Of course, that was in church. In school I got normal sex ed.
Time to find one who doesn't, then.
I mean, it adds even more bullshit---have sex, and you deserve for your husband to think you're crap? Gee, I wonder what effect that has on victims of domestic abuse?
(Actually I read some novel wherein this got presented to a group of Southern Baptist girls---they were told a story of a fiance who pressured his girlfriend for sex leading up to the wedding, and she gave in on the last night, and then at church he said he couldn't marry someone who
trusted him enough to take him at his wordhad sex before marriage, and left her at the altar in front of everyone, and the girls who heard it all agreed that it was so lucky that she found out he was an asshole instead of marrying him---imagine all the trouble she saved herself.)No, dumbass. The only time "putting oneself at risk" is ever a factor is when it concerned UNPROTECTED SEX.
But you dont teach those parts, do you.
Edited at 2012-04-23 08:17 pm (UTC)
Man, this is making my ninth-grade sex ed class, watching the football coach put a condom on a banana, look enlightened and progressive. I guess it was. We did a compare and contrast of various contraceptives, they flat-out listed alternatives to PIV intercourse we might want to consider, and they did an exercise about gendered insults and what was wrong with them.
This was 20 years ago, BTW.
I cannot imagine the effect on me if I had only had the latter.

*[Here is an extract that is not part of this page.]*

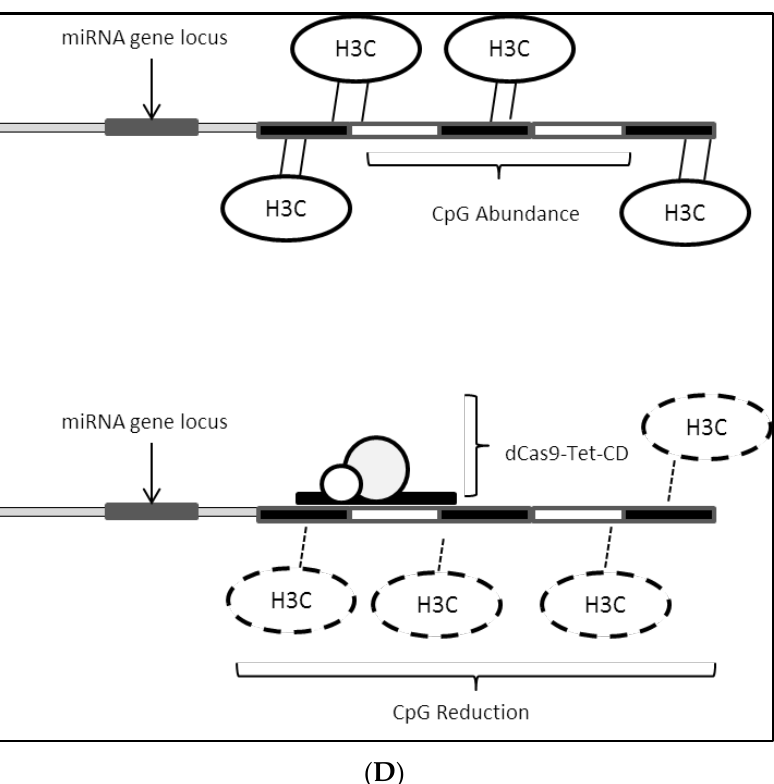
Figure 6. ( A ) Using dCas9 to block transcription elongation. TFs: transcription factors; Pol II: RNA polymerase 2; ( B ) Using the nickase strategy to cut amplified loci. HDR: homology-directed repair; ( C ) Relieving the epigenetics state of miRNA locus to increase gene transcription. Act: Acetyl group; p300: Histone modifier; ( D ) Modulation of the CpG methylation to induce miRNA expression. Modulation of the CpG methylation to induce miRNA expression. H3C: methyl group.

In hindsight, it was kind of misinformed about various aspects of homosexuality, and downright transphobic at points, and several decades out of date about contraceptive technology, but it presented sex as human and normal, and thankfully that got me past a mess from high school and church. (Ugh, I can still remember the day I learned that "adultery" didn't mean "rape." Not. Happy.)